The first test flight was conducted on 22 October 2021 and demonstrated a step towards a new idea: chucking things into space. This type of space flight would use mostly electricity rather than rocket fuel and could cost less than $500,000 per launch instead of upwards of $50 million. “The most complex, expensive and polluting part of space launch is the rocket,” says Mark Sipperley at SpinLaunch.
Inside the SpinLaunch centrifuge, the payload is enclosed within a carbon-fibre capsule, which is in turn attached to the end of a carbon-fibre tether. Almost all the air inside is pumped out to avoid aerodynamic friction and unnecessary heating.
At the other end of the tether is a counterweight that keeps the whole system balanced while the tether whirls around, bringing the capsule up to speeds of thousands of kilometres per hour.
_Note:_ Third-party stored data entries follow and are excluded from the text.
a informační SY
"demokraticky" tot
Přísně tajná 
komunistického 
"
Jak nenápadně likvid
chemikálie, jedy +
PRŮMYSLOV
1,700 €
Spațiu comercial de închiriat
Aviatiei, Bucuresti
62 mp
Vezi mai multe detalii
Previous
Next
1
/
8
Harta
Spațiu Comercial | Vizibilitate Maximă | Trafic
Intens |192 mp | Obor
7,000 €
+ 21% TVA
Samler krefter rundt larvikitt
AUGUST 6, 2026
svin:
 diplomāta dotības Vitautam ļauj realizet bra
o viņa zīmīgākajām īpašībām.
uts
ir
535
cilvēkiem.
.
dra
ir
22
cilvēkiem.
Then, all of a sudden, the tether releases the projectile and the counterweight. The projectile pierces the plastic sheet that is maintaining the centrifuge’s near-vacuum and flies out of a chute pointed upwards. The counterweight is released into a canister of dirt, where it is vaporised nearly instantly.
When I visited SpinLaunch, I asked – only half joking – if I could get into the capsule and be flung to space. They said no. This system is for satellites only, because the g-forces from being spun around that fast would be fatal. Instead, I watched from a distance as the centrifuge flung its 3-metre-long projectile into the air at more than 1600 kilometres per hour. The process was eerily quiet – none of the usual rumbling of a traditional rocket launch – and after a few seconds, the projectile vanished into the sky. It flew more than 8000 metres up before crashing back down to the ground.
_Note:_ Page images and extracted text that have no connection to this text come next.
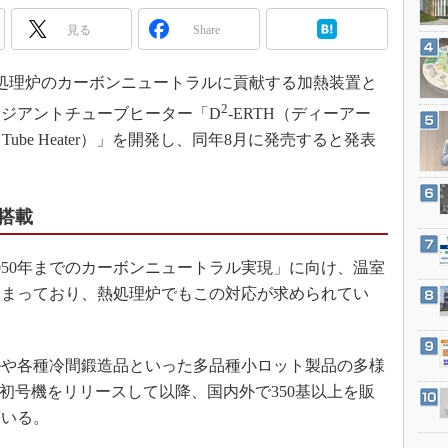
3Dプリンタ
産業オープンネット展
見る
Share
デジタルツインとCAE
S＆OP
、熱処理炉のカーボンニュートラルに貢献する加熱装置と
インダストリー4.0
2
ジアントチューブヒーター「D
-ERTH（ディーアー
イノベーション
 Radiant Tube Heater）」を開発し、同年8月に発売すると発表
製造業ビッグデータ
メイドインジャパン
搭載
植物工場
知財マネジメント
50年までのカーボンニュートラル実現」に向け、温室
海外生産
高まっており、熱処理炉でもこの対応が求められてい
グローバル設計・開発
制御セキュリティ
ルや各種冷間鍛造品といった多品種小ロット製品の多様
新型コロナへの対応
初号機をリリースして以降、国内外で350基以上を販
ている。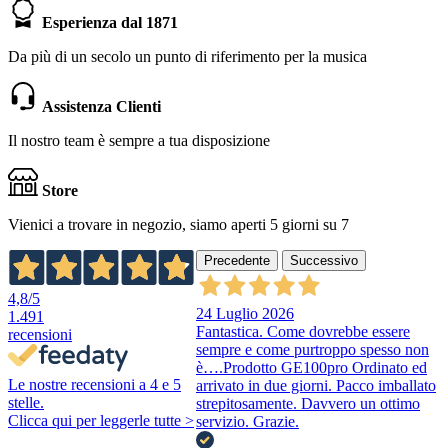
Esperienza dal 1871
Da più di un secolo un punto di riferimento per la musica
Assistenza Clienti
Il nostro team è sempre a tua disposizione
Store
Vienici a trovare in negozio, siamo aperti 5 giorni su 7
Precedente
Successivo
4,8
/5
24 Luglio 2026
1.491
Fantastica. Come dovrebbe essere
recensioni
sempre e come purtroppo spesso non
è….Prodotto GE100pro Ordinato ed
Le nostre recensioni a 4 e 5
arrivato in due giorni. Pacco imballato
stelle.
strepitosamente. Davvero un ottimo
Clicca qui per leggerle tutte >
servizio. Grazie.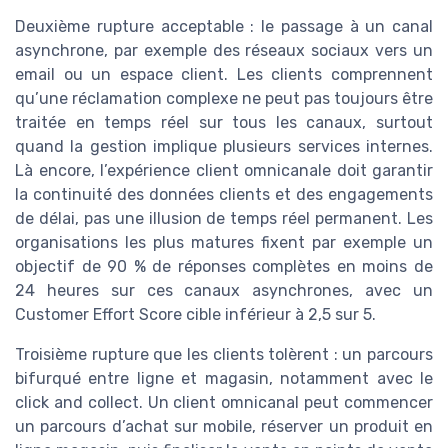
Deuxième rupture acceptable : le passage à un canal
asynchrone, par exemple des réseaux sociaux vers un
email ou un espace client. Les clients comprennent
qu’une réclamation complexe ne peut pas toujours être
traitée en temps réel sur tous les canaux, surtout
quand la gestion implique plusieurs services internes.
Là encore, l’expérience client omnicanale doit garantir
la continuité des données clients et des engagements
de délai, pas une illusion de temps réel permanent. Les
organisations les plus matures fixent par exemple un
objectif de 90 % de réponses complètes en moins de
24 heures sur ces canaux asynchrones, avec un
Customer Effort Score cible inférieur à 2,5 sur 5.
Troisième rupture que les clients tolèrent : un parcours
bifurqué entre ligne et magasin, notamment avec le
click and collect. Un client omnicanal peut commencer
un parcours d’achat sur mobile, réserver un produit en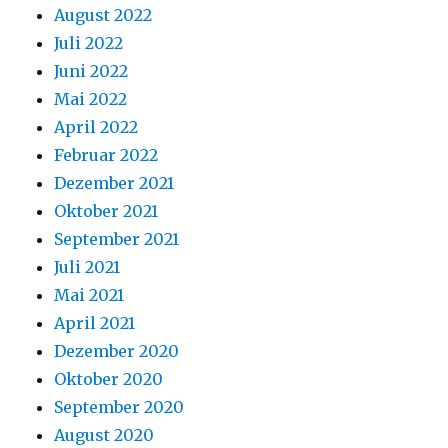
August 2022
Juli 2022
Juni 2022
Mai 2022
April 2022
Februar 2022
Dezember 2021
Oktober 2021
September 2021
Juli 2021
Mai 2021
April 2021
Dezember 2020
Oktober 2020
September 2020
August 2020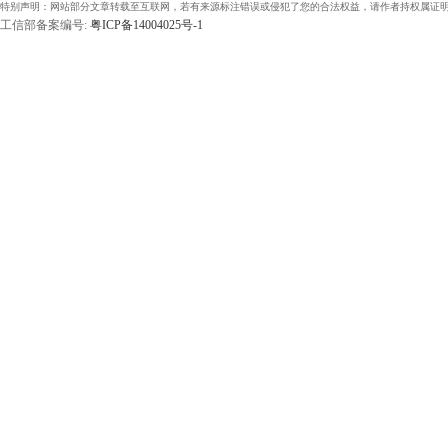
特别声明：网站部分文章转载至互联网，若有来源标注错误或侵犯了您的合法权益，请作者持权属证明
工信部备案编号:
粤ICP备14004025号-1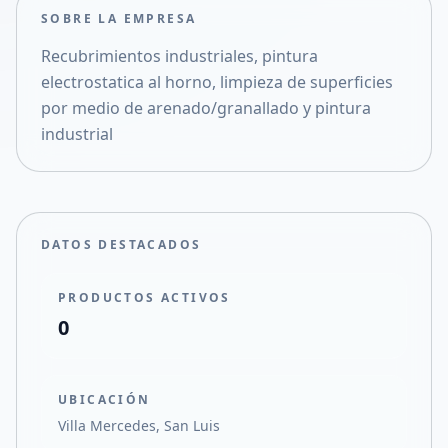
SOBRE LA EMPRESA
Compartir en Facebook
Recubrimientos industriales, pintura
Compartir en X
electrostatica al horno, limpieza de superficies
por medio de arenado/granallado y pintura
industrial
DATOS DESTACADOS
PRODUCTOS ACTIVOS
0
UBICACIÓN
Villa Mercedes, San Luis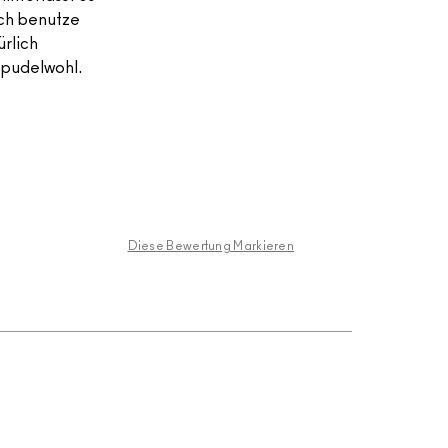
Ich benutze
rlich
 pudelwohl.
Diese Bewertung Markieren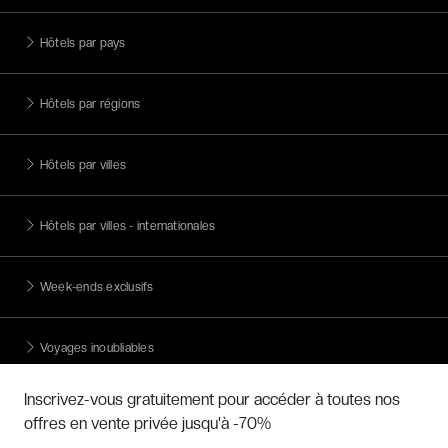
Hôtels par pays
Hôtels par régions
Hôtels par villes
Hôtels par villes - internationales
Week-ends exclusifs
Voyages inoubliables
Inscrivez-vous gratuitement pour accéder à toutes nos
Voyages thématiques
offres en vente privée jusqu'à -70%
This system is only one-third of the size of SpinLaunch’s planned orbital accelerator, which the firm aims to begin building later this year and finish in 2025. If all goes well, the orbital system will use 10-metre projectiles to send payloads of up to 200 kilograms into low Earth orbit – that is about eight cubesats or one satellite about the size of a washing machine.
And that is only the beginning. “Ideally, rather than building one orbital system, we would build them in farms… so we could pass power between the systems,” says Sipperley. “Through regenerative braking we can capture back more than 80 per cent of the power of a launch [and feed it to a neighbouring system].”
SpinLaunch has contracts with and the Pentagon, and the hope is to eventually perform five to 10 launches a day using the orbital system, all powered by renewable energy.
“The market expands when launch becomes cheaper – people that never thought they could send something to space will now be able to do it,” says Christine Lawson at SpinLaunch. After seeing the suborbital accelerator in action, I believe it. It may not be able to throw me into space, but this little start-up might just revolutionise satellite launches.